By Austin Cline, About.com Guide to Atheism since 1998

Pat Boone: Censorship is "Healthy" for Society

Thursday April 22, 2004
Censorship is debated a great deal - most agree that there are some materials which should be prohibited, but where exactly the line should be drawn is another matter entirely. Some would ban lots of different things while others would limit censorship to just the bare minimum - images or speech that leads immediately to violence or other crimes. Pat Boone appears to be one of the former.

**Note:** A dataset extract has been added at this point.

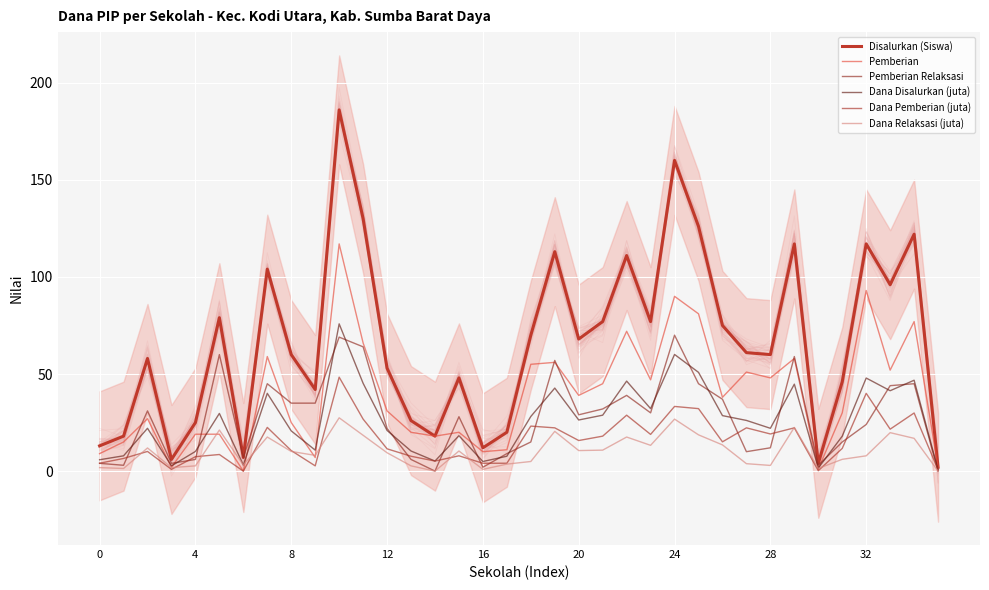

List the series in order of their peak value, lowest first.

Dana Relaksasi (juta), Dana Pemberian (juta), Pemberian Relaksasi, Dana Disalurkan (juta), Pemberian, Disalurkan (Siswa)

Writing in The Washington Times, Steve Miller reports:

"I don't think censorship is a bad word, but it has become a bad word because everybody associates it with some kind of restriction on liberty," said Mr. Boone, who is in Washington making the rounds as the national spokesman for the 60-Plus Association, a conservative senior citizen lobby. "But we do know that at some point a line that has to be drawn between one man's liberty and another man's license."
Mr. Boone said that if he were in charge of standards, there would be stringent controls on material. "It must be majority approved ... voluntary ... and self-imposed," he said, clad in a yellow blazer, black slacks, a canary yellow tie and white leather shoes. "Censorship is healthy for any society, and that goes for arts, entertainment, anything. Self-imposed means that the majority of people say that is what we want, and it can be changed if people's attitudes change, which is how a democratic society works."

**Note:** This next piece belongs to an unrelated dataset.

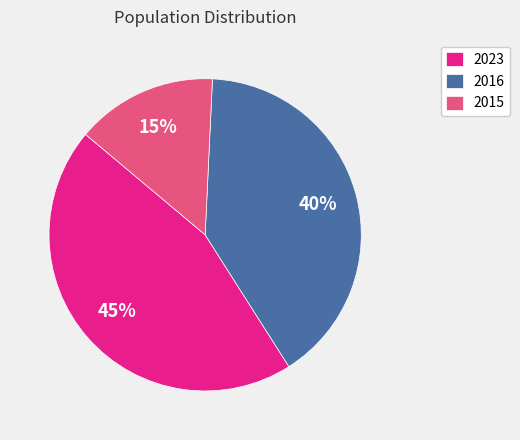

Count the number of slices in the pie.

3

So.... whatever a majority of society thinks should be banned is exactly what should be banned. Basically, Pat Boone doesn't seem to believe in the First Amendment, which protects speech from majority votes. If a majority votes to ban communist writing, Boone would find that acceptable. If a majority votes to ban liberal writing, Boone would find that acceptable. If a majority votes to ban Pat Boone's music, Boone would find that acceptable.

I'm rather curious what led him to want to dispense with the free speech protections in the First Amendment. I'd be interested in learning why he thinks that a majority vote should be sufficient to eliminate entirely classes of communication and ideas from the marketplace.